[Opening Text block section]
Crimea college attack kills 18
MOSCOW: Eighteen people were killed and dozens injured at a college in the Black Sea region of Crimea yesterday when at least one attacker set off a bomb in the cafeteria and went through the building shooting at random, officials said.
Law enforcement officials said they were treating the incident, in which many of the victims were teenage students, as a terrorist attack.
Sergei Aksyonov, the head of the Russian-backed administration in Crimea, a region Moscow annexed from Ukraine four years ago, said the main suspect was a male student at the college and that he had killed himself.
Russian Defence Minister Sergei Shoigu said the military was sending forces and supplies to help the victims.
Aksyonov, the regional head, told Russian state television that the death toll from the attack stood at 18, up from a previous estimate of 13.
Olga Grebennikova, the college’s director, described a scene of bloodshed at the college.
“There are bodies everywhere, children’s bodies everywhere. It was a real act of terrorism. They burst in five or 10 minutes after I’d left. They blew up everything in the hall, glass was flying,” Grebennikova told Crimean media outlets.
“They then ran about throwing some kind of explosives around, and then ran around the second floor with guns, opened the office doors, and killed anyone they could find.”
The Investigative Committee, the law enforcement body that investigates major crimes, said initial information was that an explosive device packed with metal objects had gone off in the cafeteria. It said 50 people were wounded in the attack.
Russian news agencies quoted a senior official with Russia’s National Guard as saying that the attack was being treated as terrorism.
There was no immediate claim of responsibility.
Anastasia Yenshina, a 15-yearold student at the college, said she was in a toilet on the ground floor when she heard the sound of an explosion.
[Closing Text block section]
[Opening Entries supplied section]
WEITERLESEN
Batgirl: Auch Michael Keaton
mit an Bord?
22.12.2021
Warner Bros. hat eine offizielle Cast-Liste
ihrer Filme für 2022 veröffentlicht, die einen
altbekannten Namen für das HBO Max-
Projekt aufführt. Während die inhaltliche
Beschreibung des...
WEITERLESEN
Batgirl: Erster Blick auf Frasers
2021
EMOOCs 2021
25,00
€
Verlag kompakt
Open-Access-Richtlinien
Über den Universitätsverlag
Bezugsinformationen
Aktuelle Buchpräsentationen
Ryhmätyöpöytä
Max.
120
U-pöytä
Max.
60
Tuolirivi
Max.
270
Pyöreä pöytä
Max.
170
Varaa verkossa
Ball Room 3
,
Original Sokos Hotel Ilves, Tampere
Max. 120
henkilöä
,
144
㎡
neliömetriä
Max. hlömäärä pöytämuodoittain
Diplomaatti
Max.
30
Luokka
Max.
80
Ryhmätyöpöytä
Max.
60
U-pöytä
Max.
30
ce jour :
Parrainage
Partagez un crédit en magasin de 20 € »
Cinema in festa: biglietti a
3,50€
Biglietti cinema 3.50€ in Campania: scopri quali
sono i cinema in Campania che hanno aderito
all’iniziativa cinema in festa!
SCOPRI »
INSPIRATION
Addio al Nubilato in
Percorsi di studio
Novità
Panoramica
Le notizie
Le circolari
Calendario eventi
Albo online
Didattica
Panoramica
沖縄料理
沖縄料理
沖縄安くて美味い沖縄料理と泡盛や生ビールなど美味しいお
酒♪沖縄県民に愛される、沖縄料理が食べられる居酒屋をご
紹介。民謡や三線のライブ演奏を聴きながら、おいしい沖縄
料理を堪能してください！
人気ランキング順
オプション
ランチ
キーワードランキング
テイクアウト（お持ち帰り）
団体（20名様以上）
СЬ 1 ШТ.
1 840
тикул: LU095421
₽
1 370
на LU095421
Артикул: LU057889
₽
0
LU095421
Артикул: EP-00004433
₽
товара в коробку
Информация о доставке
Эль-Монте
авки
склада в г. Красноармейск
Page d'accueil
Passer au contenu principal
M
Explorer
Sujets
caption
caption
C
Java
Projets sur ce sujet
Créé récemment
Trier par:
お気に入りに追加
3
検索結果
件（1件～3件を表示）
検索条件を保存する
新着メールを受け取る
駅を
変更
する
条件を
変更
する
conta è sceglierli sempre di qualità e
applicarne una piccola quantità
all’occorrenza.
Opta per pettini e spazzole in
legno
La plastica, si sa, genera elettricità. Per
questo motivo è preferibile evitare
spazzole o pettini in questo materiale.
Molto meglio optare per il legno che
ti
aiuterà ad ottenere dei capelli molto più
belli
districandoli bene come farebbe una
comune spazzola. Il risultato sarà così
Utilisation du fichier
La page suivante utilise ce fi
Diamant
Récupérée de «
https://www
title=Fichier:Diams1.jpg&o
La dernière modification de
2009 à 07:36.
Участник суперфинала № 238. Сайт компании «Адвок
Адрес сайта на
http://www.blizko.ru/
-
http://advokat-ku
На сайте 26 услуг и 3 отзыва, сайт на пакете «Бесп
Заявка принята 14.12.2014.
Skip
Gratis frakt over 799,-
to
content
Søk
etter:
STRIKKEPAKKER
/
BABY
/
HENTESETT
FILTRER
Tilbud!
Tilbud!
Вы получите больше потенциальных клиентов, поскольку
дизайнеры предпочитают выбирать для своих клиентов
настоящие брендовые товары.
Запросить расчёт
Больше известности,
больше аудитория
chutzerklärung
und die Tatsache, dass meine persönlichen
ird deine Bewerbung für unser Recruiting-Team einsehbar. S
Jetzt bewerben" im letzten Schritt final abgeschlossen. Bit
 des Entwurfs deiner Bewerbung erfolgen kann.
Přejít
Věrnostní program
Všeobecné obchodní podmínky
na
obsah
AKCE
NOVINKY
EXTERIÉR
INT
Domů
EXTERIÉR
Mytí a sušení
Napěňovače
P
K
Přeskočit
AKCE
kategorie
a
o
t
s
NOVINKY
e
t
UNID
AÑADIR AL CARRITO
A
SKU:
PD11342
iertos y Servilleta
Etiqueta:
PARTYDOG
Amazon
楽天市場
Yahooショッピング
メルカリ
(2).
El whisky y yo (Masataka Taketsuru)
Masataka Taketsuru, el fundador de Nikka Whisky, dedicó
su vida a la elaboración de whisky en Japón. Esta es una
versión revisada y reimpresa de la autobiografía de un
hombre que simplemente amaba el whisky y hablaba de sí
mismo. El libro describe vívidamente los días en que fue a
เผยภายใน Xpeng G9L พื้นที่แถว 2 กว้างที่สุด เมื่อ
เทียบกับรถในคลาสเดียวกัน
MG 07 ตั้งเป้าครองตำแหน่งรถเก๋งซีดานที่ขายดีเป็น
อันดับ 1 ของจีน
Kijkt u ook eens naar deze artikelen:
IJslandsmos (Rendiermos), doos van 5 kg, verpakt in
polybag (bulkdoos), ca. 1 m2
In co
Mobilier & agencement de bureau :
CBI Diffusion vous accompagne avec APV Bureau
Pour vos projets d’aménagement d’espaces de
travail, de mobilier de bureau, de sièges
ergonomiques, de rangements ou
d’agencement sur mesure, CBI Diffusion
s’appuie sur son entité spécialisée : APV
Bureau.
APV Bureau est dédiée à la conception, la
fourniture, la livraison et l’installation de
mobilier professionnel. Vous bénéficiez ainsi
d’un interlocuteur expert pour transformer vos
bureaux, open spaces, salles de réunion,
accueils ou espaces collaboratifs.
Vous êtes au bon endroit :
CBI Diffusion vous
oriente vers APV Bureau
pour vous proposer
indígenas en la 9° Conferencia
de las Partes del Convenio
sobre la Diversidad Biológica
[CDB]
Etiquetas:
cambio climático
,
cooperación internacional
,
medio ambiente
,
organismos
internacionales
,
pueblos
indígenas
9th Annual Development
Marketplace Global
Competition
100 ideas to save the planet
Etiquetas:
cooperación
[Closing Entries supplied section]
**Problem statement**
Copy the article on the Crimea college attack word for word, from "Aksyonov, the regional" up to and including "Crimean media outlets.".

**Response to the task**
Aksyonov, the regional head, told Russian state television that the death toll from the attack stood at 18, up from a previous estimate of 13.
Olga Grebennikova, the college’s director, described a scene of bloodshed at the college.
“There are bodies everywhere, children’s bodies everywhere. It was a real act of terrorism. They burst in five or 10 minutes after I’d left. They blew up everything in the hall, glass was flying,” Grebennikova told Crimean media outlets.